These City in Washington Spend the Most on Groceries, Census Data Shows

Grocery expenses represent a significant financial commitment for many households, and this holds particularly true across various cities in Washington state. According to an analysis of Census data by HelpAdvisor, Washington ranks fourth in terms of the highest average weekly grocery bills among the contiguous 48 U.S. states, with an expenditure of $287.67 per week. The national average stands at $270.21 per week.

How Does Washington Compare to Other States?

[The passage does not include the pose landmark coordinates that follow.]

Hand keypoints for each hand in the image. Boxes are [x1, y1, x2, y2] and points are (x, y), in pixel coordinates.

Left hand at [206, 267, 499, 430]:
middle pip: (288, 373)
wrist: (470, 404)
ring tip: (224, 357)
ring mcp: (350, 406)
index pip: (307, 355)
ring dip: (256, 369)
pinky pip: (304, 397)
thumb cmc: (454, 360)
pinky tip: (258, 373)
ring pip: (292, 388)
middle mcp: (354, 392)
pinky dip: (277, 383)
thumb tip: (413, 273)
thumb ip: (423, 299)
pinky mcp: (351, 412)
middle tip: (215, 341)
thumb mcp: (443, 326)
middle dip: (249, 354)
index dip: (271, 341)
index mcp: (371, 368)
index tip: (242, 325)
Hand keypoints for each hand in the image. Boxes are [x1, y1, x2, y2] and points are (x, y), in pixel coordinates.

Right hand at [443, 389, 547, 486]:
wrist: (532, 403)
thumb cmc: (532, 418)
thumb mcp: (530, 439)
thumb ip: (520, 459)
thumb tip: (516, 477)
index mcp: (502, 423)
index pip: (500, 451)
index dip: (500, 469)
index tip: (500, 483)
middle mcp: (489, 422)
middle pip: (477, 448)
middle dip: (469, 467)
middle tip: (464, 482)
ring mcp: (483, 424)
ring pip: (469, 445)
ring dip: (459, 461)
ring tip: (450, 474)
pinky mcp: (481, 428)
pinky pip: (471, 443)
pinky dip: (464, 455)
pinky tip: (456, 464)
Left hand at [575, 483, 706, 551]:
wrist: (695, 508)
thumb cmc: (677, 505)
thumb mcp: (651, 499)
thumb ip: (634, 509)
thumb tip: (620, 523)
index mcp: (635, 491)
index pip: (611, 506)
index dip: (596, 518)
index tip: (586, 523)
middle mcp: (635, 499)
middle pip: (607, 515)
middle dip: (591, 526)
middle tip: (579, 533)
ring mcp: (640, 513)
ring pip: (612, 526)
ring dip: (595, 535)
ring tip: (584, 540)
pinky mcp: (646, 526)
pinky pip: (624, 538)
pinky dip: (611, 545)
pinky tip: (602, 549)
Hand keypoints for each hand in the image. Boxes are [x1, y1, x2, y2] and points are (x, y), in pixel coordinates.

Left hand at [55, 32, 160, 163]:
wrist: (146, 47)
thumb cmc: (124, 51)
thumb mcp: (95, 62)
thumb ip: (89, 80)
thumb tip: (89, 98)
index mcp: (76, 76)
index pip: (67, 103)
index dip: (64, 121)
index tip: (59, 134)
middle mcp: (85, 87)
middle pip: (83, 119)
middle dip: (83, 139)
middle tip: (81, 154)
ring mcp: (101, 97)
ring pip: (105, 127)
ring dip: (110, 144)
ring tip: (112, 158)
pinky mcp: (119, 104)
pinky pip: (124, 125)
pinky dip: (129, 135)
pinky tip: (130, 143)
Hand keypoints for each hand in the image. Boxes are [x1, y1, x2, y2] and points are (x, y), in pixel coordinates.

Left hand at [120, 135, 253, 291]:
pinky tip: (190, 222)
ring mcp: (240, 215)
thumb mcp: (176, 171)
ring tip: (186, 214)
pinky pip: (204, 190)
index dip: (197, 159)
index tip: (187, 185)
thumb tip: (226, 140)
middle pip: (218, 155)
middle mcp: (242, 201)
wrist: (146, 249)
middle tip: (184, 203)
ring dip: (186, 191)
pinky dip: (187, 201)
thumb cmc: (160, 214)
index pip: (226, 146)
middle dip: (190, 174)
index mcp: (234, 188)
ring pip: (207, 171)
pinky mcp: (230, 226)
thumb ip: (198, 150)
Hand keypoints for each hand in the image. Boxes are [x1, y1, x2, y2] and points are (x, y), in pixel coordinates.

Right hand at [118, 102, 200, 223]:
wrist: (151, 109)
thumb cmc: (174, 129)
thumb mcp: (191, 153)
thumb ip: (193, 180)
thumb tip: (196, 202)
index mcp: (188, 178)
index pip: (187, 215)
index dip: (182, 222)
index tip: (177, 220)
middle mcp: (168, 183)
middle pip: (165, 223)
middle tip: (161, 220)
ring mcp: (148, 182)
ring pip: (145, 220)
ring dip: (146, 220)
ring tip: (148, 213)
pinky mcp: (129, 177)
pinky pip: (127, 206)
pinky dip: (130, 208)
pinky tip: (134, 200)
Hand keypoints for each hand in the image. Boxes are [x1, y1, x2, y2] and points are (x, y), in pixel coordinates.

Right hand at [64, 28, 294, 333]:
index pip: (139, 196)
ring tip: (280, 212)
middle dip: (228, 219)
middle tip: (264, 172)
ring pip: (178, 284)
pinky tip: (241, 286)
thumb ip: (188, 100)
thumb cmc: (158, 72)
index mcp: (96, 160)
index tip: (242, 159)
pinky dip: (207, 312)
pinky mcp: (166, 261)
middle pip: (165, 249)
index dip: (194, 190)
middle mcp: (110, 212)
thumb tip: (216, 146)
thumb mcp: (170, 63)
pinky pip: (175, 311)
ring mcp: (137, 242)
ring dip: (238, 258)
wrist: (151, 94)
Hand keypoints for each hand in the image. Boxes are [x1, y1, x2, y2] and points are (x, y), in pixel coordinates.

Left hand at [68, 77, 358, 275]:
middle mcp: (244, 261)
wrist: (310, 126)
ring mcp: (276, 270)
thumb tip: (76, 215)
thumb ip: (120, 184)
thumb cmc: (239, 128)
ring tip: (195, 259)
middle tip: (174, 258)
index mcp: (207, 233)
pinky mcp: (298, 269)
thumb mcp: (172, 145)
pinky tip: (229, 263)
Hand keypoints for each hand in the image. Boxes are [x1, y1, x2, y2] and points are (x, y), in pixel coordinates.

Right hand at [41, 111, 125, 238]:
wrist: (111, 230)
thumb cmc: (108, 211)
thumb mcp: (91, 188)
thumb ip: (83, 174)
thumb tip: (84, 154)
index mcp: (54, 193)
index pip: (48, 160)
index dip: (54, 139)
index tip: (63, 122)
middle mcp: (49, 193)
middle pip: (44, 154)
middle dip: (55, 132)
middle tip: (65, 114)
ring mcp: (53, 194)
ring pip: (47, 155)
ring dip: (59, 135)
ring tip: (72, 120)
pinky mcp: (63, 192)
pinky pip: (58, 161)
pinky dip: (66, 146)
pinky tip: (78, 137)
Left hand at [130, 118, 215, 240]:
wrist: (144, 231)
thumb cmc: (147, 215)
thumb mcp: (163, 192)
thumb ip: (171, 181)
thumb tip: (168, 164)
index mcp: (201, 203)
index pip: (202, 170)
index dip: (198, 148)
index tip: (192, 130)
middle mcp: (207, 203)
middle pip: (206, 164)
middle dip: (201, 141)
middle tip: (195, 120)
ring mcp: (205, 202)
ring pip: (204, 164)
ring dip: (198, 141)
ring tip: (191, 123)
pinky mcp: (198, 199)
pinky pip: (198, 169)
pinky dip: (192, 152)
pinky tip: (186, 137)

Only California ($297.72), Nevada ($294.76), and Mississippi ($290.64) surpass Washington in grocery spending. On the flip side, Wisconsin ($221.46), Iowa ($227.32), and Nebraska ($235.12) have the lowest grocery expenses.

The elevated grocery costs in Washington can be attributed, in part, to the higher cost of living, especially in urban areas. The U.S. Bureau of Labor Statistics reports that households in the Washington-Arlington-Alexandria, DC-VA-MD-WV metropolitan area spent an average of $94,171 annually in 2021-22, significantly exceeding the national average of $70,052.

Which Cities in Washington Spend the Most on Groceries?

Among major metro areas in Washington, Seattle boasts the highest average weekly grocery bill, totaling $289.23. On a national scale, Seattle ranks sixth, trailing behind Miami ($327.89), Houston ($302.65), Riverside ($300.50), San Francisco ($298.44), and Los Angeles ($295.33).

Other cities in Washington that exceed the national average in grocery spending include Spokane ($276.31), Tacoma ($274.67), and Olympia ($272.14). Conversely, cities spending below the national average include Bellingham ($264.18), Yakima ($262.43), and Kennewick ($259.87).

How Do Washingtonians Spend Their Grocery Budget?

Washingtonians allocate their grocery budget differently compared to the national average. According to HelpAdvisor, Washington households spend 57.9 percent on food at home and 42.1 percent on food away from home. The national averages are 56.4 percent and 43.6 percent, respectively.

Additionally, Washington households allocate more to specific food categories than the national average. For instance, 15.2 percent of their food at home budget goes to fruits and vegetables, compared to the national average of 13.8 percent. They also allocate 11.7 percent to dairy products, exceeding the national average of 10.6 percent.

What Factors Affect Grocery Spending in Washington?

Various factors impact grocery spending in Washington, including income, household size, dietary preferences, local produce availability, seasonality, taxes, and grocery store competition.

One notable factor influencing grocery prices in Washington is the proposed merger between national grocery chains Kroger and Albertsons, which collectively own over 50 percent of the state’s grocery stores, operating more than 300 locations. A lawsuit filed by Washington Attorney General Bob Ferguson aims to block the merger, citing concerns about potential monopolies and increased grocery prices.

The ongoing COVID-19 pandemic is another factor affecting grocery spending in Washington. Disruptions in food supply chains, increased demand for online grocery delivery, and shifting consumer behavior are noteworthy impacts. A survey by indicates that 41 percent of Americans are spending more on groceries since the pandemic began, while 28 percent are spending less, and 31 percent report no change.

How to Save Money on Groceries in Washington?

Washingtonians can employ several strategies to cut down on grocery expenses, including:

  • Planning meals in advance and creating a shopping list
  • Comparing prices across different stores and utilizing coupons or discounts
  • Opting for bulk purchases and choosing store brands when available
  • Exploring farmers markets or participating in community-supported agriculture (CSA) programs
  • Minimizing food waste through proper storage and using leftovers
  • Cultivating some food at home, such as herbs, greens, or tomatoes
  • Cooking more meals at home and reducing dining out

By adopting these practices, Washington residents can effectively reduce their grocery bills while enjoying nutritious and flavorful meals.


Navigating the intricate landscape of grocery spending in Washington demands a nuanced approach. From understanding the influence of income and household dynamics to adapting to the ever-changing dynamics of a post-pandemic world, Washingtonians can strategically slash grocery bills. Through careful planning, savvy shopping, and embracing sustainable practices, residents can strike a balance between financial prudence and culinary satisfaction, fostering healthier and more budget-friendly grocery habits.